Sans respect des valeurs, pas d’argent
L’UE est la seule à pouvoir faire pression sur Varsovie, juge The Irish Times :
«Deux puissances disposent des meilleurs moyens de pression face à la Pologne : les Etats-Unis et l’UE. Trump, qui a tenu au début du mois à Varsovie un discours en phase avec les tendances nationalistes de ses hôtes, n’est visiblement pas à la hauteur de la tâche. Mais Bruxelles peut et doit agir. Elle devrait d’abord user de son pouvoir et ouvrir une procédure d’infraction contre le pays en raison de ses atteintes à la séparation des pouvoirs. Dès que les discussions portant sur la réduction des fonds européens après le Brexit et leur future répartition auront débuté, il faudra établir clairement que le respect des valeurs fondamentales n’est pas une question négociable si l’on veut toucher des fonds européens.»

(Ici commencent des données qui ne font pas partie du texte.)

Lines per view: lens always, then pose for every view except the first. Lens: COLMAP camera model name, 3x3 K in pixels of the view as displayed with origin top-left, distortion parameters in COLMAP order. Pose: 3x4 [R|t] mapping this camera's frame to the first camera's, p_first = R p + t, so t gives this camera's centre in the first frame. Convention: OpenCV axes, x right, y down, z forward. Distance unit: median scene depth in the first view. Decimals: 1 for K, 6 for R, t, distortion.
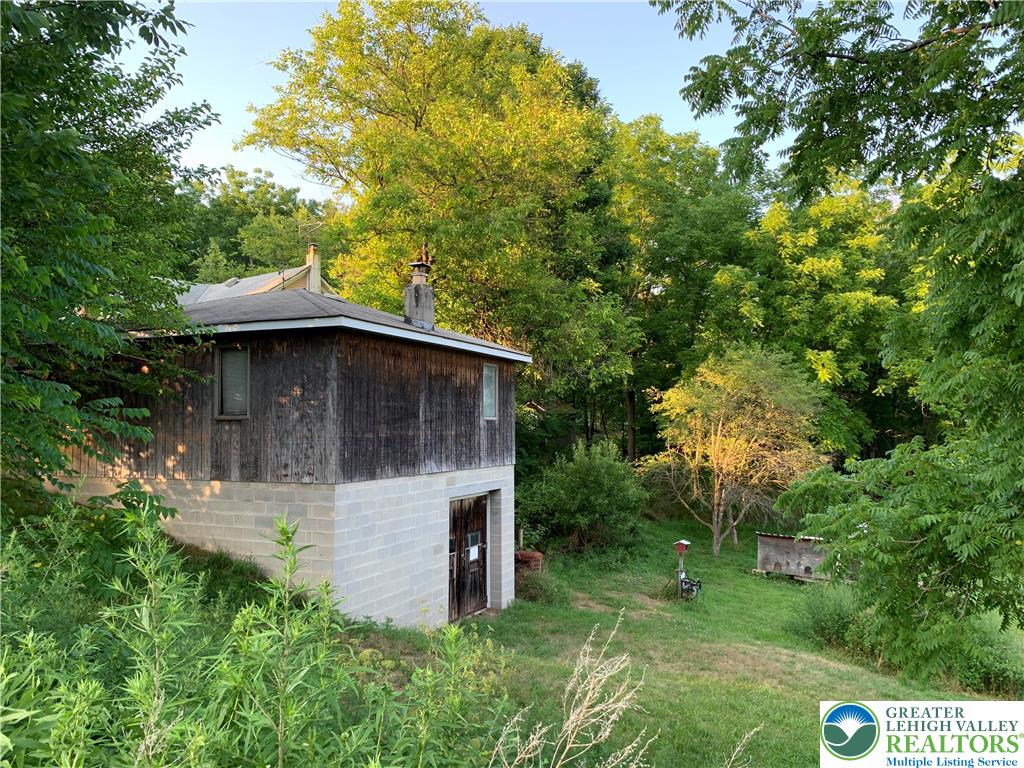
lens RADIAL K [[784.2, 0, 552.2], [0, 784.2, 383.6], [0, 0, 1]] dist [-0.003715, -0.013271]
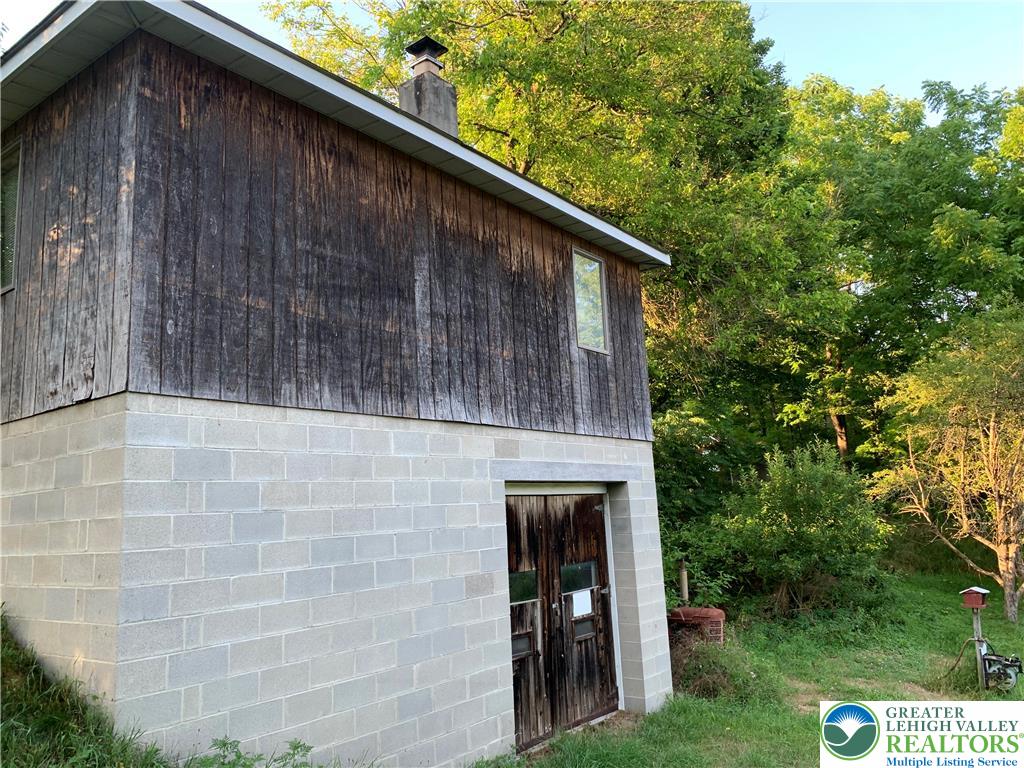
lens RADIAL K [[784.2, 0, 552.2], [0, 784.2, 383.6], [0, 0, 1]] dist [-0.003715, -0.013271]
pose [[0.968650, -0.092982, -0.230374, 0.015622], [0.067431, 0.990909, -0.116416, 0.129024], [0.239104, 0.097232, 0.966113, 0.468422]]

Un nouveau fossé Est/Ouest
De Volkskrant redoute une rupture Est/Ouest :
«Le rideau de fer n’est plus, mais il a été remplacé par une barrière mentale. A Budapest et Varsovie, les gouvernements sont ultraconservateurs et ultranationalistes. … Bruxelles, à leurs yeux, est ‘la nouvelle Moscou’, une menace pour leur souveraineté nationale à peine retrouvée. … Les deux pays ne veulent pas accueillir de migrants musulmans, affirmant que ceux-ci menacent le caractère homogène et chrétien de leurs sociétés. Cette perception est assez éloignée de celle qui prédomine en Europe occidentale. … On peut craindre une escalade. ‘Faire entendre raison à ceux qui n’écoutent pas’ : tel est l’appel déjà lancé, en effet, par l’Italie et d’autres Etats membres.»